Game Sevens take on many forms, and far more often than not the words "Game" and "Seven" are heavier on promise than delivery. In a world of rapidly shrinking attention spans, those games are expected to validate the results of Game Six, because we only recall the last thing we saw and imagine that the coaches are out of ideas.
Rarely, though, do Game Sevens deviate from the established norms of the preceding six games the way that Golden State and Houston did on Sunday night. We can start with the obvious plot line: Buddy Hield, Postseason Hero, a phrase making its debut in the English language here.
And yet, facts are facts, and the Warriors are advancing to the second round of the NBA playoffs after a comprehensive 103-89 victory ... on the road ... as a seven-seed ... with neither Stephen Curry nor Jimmy Butler The Third as the chief firestarter. No, the Rockets were determined not to lose their biggest game of the decade because they were neglectful or lazy when it came to the Warriors’ 1 and 1A, and they weren't. They chose to dare the other San Franciscii to beat them instead.
And then they did, and with a clinical efficiency that was neither Warriors-grade romantic nor Warriors-style elegant. They won thanks to the efforts of the offensive forces the Rockets didn't think could beat them—Hield and Draymond Green, most notably—and they won by going small and staying small. The Warriors won by taking care of their possessions, with which they are typically casual, and they won by refusing to fall for the various disruptive bait traps that the younger, stronger, and more obstreperous Rockets repeatedly laid before them. And they won without Curry until Hield made them cry, and without Butler until Green's outside shooting (yeah, you heard us) made them take him more seriously as well. And they won almost exclusively with the five players who started the game, a tactic most recently employed far less effectively by JJ Redick five days earlier.

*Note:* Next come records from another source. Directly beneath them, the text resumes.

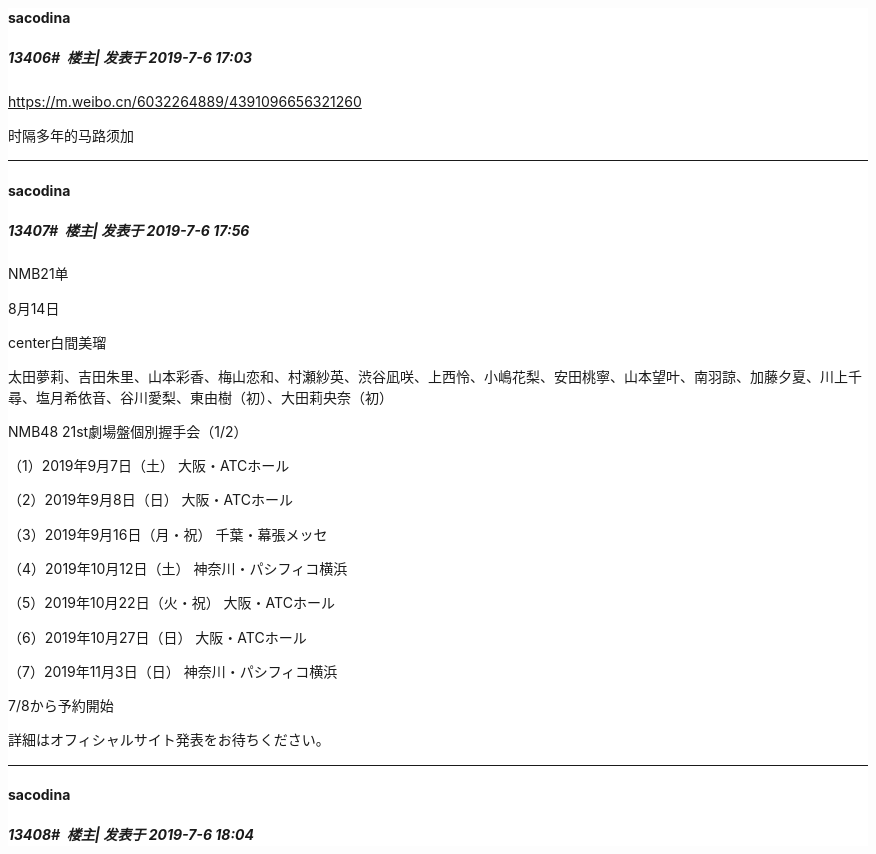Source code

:####  sacodina  
##### 13406#         楼主| 发表于 2019-7-6 17:03




https://m.weibo.cn/6032264889/4391096656321260

时隔多年的马路须加







-----

####  sacodina  
##### 13407#         楼主| 发表于 2019-7-6 17:56




NMB21单

8月14日

center白間美瑠


太田夢莉、吉田朱里、山本彩香、梅山恋和、村瀬紗英、渋谷凪咲、上西怜、小嶋花梨、安田桃寧、山本望叶、南羽諒、加藤夕夏、川上千尋、塩月希依音、谷川愛梨、東由樹（初）、大田莉央奈（初）


NMB48 21st劇場盤個別握手会（1/2）

（1）2019年9月7日（土） 大阪・ATCホール

（2）2019年9月8日（日） 大阪・ATCホール

（3）2019年9月16日（月・祝） 千葉・幕張メッセ

（4）2019年10月12日（土） 神奈川・パシフィコ横浜

（5）2019年10月22日（火・祝） 大阪・ATCホール

（6）2019年10月27日（日） 大阪・ATCホール

（7）2019年11月3日（日） 神奈川・パシフィコ横浜

7/8から予約開始

詳細はオフィシャルサイト発表をお待ちください。







-----

####  sacodina  
##### 13408#         楼主| 发表于 2019-7-6 18:04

Hield, though, was the most noticeable deviation from the norm that had made the Warriors seem so endangered in Game 6. He'd been noticed largely in passing during the first six games, to the point where Ime Udoka grew comfortable with the tactical notion of leaving Hield be in Warriors' offensive sets as they had Green. To put it cruelly yet accurately, Udoka decided that Hield wasn't worth worrying about.
And then on Sunday, Buddy Hield made all the shots he couldn't make in Games 5 and 6. He made his first five, including a 40-footer at the end of the first quarter, and ended up with 33 points on 15 shots taken from a total distance of 316 feet. In doing so, he so shattered Udoka's defensive plan that the Rockets not only abandoned the 3-2 zone that had been so effective earlier in the series but eventually dropped the hyperfocus on Curry and Butler that remains the true key to beating the Warriors. Curry had scored only once at the end of the first half but ended up with 22, plus 10 rebounds, and Butler with 20; both were very much more like themselves in the fourth quarter, and worked together to put the kids to bed. Golden State led for nearly 45 of the 48 minutes, and the victory can be fairly described as a schooling of some precocious yet naive young'uns.
In advancing to the second round and a series with Minnesota that begins Tuesday in Minneapolis, the Warriors will once again be smaller and older than their opponents. Going up 3-1 indicated this could happen before losing Games 5 and 6 suggested strongly that it wouldn't, and those two extra games will subtly take their toll eventually. This is just how it is going to be for the Warriors, and every added game causes the crankcase to spit up a bit more oil. Not only that, the Timberwolves have learned by watching that no strategy works forever against a bunch of wise guys who still have enough game to stay close and enough smarts alone that they’ll always be in range to close the rest of the gap. And finally, the Wolves will be more mindful of Buddy Hield. If you allow someone you didn't expect to score 33, that's on them, but if you let said someone score 33 twice, that's on you.
They will know, too, that the vestiges of the Warrior mystique remain in force, which is to say that you still have to kill them five times to get to four. Now Buddy Hield is part of that mythology.